→ **WORK ORDER**
I'd like every line in the following listing that holds "gibi" copied.

→ **STORED DATA**
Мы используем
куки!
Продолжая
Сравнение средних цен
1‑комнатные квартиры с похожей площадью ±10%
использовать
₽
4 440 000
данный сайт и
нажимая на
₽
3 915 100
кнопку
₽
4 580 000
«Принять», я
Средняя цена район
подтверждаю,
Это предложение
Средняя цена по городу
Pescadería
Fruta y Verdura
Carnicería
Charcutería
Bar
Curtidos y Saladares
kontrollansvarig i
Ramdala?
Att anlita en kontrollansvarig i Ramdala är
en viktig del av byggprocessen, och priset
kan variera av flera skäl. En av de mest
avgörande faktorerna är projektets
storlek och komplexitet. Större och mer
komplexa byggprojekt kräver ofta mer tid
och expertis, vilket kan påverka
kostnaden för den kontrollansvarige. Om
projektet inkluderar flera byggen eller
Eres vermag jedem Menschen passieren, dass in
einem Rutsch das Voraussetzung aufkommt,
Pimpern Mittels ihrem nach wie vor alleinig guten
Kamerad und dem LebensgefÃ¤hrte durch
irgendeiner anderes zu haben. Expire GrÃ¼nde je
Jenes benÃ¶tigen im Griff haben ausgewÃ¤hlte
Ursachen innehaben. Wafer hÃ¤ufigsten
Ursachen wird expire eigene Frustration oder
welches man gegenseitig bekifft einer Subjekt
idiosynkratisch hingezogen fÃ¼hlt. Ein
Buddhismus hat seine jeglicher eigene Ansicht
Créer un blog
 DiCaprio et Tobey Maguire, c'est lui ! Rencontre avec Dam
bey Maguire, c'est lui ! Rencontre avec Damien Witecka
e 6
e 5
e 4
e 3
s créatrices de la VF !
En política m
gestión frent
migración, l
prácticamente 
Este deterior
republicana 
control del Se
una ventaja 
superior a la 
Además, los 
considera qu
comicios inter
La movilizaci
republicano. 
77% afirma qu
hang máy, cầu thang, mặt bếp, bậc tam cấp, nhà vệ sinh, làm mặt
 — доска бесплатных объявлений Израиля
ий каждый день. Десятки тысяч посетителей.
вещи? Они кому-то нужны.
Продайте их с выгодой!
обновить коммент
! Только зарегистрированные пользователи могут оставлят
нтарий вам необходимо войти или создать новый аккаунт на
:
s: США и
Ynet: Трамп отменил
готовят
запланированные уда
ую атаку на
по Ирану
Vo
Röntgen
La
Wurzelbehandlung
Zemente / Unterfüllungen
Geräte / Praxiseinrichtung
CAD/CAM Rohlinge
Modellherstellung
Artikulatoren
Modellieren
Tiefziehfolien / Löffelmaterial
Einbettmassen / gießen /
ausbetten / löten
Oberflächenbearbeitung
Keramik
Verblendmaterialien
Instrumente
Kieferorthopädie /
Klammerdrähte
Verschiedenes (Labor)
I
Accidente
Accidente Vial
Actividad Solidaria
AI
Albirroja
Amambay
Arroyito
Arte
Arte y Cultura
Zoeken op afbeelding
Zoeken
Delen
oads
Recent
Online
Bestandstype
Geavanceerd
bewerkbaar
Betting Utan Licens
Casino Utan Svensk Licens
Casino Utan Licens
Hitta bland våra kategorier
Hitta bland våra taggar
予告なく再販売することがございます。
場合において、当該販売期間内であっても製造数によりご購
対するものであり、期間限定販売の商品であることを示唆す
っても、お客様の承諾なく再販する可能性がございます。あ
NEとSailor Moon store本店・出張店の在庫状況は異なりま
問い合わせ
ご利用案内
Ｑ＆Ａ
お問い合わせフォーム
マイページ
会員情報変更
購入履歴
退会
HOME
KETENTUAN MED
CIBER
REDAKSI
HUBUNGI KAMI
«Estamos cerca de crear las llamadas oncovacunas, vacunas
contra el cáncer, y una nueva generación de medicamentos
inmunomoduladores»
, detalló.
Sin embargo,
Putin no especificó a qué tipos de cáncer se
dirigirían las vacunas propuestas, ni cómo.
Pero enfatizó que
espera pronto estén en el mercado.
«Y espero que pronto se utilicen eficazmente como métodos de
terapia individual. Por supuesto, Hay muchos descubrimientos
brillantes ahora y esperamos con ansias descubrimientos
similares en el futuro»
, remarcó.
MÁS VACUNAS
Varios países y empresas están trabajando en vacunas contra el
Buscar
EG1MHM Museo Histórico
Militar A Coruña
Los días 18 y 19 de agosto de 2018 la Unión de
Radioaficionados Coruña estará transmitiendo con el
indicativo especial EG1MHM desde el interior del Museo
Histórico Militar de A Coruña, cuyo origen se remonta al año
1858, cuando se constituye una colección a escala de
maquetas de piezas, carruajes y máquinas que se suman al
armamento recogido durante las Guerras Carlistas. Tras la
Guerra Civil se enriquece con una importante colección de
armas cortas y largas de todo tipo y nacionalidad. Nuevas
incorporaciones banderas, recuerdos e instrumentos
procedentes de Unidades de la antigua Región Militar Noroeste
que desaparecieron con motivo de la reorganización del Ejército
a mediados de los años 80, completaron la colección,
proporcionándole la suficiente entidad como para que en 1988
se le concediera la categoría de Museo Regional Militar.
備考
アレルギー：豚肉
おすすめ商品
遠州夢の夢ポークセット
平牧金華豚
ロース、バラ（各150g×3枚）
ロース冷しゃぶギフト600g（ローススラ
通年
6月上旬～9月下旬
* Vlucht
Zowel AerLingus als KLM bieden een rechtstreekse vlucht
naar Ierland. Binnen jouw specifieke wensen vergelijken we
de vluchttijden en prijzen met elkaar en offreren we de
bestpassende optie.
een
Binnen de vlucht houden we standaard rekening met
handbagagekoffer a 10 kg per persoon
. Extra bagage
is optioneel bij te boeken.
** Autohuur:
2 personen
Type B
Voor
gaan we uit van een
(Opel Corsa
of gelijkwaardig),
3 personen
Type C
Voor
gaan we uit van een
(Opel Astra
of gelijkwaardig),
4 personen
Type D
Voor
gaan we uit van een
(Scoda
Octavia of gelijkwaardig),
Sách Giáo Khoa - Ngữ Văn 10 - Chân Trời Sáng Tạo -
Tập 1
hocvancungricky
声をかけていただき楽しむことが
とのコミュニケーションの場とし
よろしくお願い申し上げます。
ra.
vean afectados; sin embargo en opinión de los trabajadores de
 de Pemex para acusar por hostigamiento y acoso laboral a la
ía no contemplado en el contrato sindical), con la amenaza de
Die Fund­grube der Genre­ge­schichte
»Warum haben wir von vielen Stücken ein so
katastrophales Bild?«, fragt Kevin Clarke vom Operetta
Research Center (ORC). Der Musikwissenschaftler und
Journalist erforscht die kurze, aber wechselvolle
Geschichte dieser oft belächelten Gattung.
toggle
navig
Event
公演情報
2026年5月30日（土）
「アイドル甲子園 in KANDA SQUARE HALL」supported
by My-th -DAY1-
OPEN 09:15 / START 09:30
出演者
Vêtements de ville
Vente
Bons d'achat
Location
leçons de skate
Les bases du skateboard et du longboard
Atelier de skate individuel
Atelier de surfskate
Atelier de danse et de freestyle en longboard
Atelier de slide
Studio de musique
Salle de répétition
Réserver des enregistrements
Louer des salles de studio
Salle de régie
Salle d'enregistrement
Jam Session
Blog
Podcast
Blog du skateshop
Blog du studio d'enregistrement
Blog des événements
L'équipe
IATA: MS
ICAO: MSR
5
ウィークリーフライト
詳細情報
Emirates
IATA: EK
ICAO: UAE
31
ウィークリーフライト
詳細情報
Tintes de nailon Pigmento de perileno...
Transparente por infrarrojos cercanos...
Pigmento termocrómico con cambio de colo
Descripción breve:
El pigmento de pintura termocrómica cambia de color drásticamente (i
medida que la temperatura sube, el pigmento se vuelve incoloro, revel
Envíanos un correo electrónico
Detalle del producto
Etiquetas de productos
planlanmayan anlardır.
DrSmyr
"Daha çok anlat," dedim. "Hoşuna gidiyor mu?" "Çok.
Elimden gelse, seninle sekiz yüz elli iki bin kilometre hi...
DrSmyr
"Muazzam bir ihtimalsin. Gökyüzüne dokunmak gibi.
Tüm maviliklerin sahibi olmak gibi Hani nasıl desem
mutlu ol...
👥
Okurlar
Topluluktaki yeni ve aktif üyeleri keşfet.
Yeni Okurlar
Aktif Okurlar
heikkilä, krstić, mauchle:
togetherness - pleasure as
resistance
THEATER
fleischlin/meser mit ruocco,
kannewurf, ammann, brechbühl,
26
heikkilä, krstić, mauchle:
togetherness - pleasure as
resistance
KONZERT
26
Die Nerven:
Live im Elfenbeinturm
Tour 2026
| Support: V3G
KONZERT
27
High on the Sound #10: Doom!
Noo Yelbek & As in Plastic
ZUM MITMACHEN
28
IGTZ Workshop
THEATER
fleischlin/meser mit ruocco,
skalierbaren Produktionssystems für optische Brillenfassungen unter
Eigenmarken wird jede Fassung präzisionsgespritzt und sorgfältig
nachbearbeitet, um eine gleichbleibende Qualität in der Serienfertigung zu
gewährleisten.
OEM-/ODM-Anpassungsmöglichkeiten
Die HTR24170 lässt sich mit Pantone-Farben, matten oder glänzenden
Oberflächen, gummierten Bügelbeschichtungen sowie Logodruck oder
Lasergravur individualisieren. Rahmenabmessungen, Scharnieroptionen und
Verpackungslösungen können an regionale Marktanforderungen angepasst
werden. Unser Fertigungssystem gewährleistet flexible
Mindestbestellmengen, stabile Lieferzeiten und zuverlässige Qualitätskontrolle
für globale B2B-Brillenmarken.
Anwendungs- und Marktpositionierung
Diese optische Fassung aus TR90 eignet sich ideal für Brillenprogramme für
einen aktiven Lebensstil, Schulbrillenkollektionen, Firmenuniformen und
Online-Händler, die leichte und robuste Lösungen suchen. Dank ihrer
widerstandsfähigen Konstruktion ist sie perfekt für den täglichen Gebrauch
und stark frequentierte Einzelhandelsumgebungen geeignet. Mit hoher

→ **RESPONSE BELOW**
"Muazzam bir ihtimalsin. Gökyüzüne dokunmak gibi.
Tüm maviliklerin sahibi olmak gibi Hani nasıl desem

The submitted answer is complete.